_Exercise_: Copy exactly the last part of the entries, starting from the line with "Epa = 1.040 V" and including the final line.

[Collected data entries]
::::::::
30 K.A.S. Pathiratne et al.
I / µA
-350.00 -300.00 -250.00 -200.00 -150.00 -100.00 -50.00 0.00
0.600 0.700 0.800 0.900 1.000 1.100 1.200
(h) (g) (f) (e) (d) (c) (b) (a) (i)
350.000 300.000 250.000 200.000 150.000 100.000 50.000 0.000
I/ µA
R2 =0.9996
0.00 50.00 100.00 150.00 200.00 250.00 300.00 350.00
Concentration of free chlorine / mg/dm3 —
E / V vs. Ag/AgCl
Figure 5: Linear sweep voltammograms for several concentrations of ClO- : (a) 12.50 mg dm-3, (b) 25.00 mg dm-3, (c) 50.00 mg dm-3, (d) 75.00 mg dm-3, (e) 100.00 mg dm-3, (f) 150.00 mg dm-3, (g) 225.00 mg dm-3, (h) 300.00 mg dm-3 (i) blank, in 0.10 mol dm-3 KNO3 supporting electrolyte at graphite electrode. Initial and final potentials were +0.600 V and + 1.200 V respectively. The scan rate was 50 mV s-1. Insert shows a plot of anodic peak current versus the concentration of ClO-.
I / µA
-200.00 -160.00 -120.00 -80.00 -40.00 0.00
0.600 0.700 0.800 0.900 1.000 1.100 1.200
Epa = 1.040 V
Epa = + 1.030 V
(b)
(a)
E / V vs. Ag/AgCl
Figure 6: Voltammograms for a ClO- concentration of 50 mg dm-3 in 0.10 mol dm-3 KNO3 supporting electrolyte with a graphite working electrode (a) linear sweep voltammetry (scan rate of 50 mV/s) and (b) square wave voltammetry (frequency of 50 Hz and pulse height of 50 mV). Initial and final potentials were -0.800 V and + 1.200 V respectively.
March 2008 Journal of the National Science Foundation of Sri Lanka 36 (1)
::::::::
_Your solution_:
Epa = 1.040 V
Epa = + 1.030 V
(b)
(a)
E / V vs. Ag/AgCl
Figure 6: Voltammograms for a ClO- concentration of 50 mg dm-3 in 0.10 mol dm-3 KNO3 supporting electrolyte with a graphite working electrode (a) linear sweep voltammetry (scan rate of 50 mV/s) and (b) square wave voltammetry (frequency of 50 Hz and pulse height of 50 mV). Initial and final potentials were -0.800 V and + 1.200 V respectively.
March 2008 Journal of the National Science Foundation of Sri Lanka 36 (1)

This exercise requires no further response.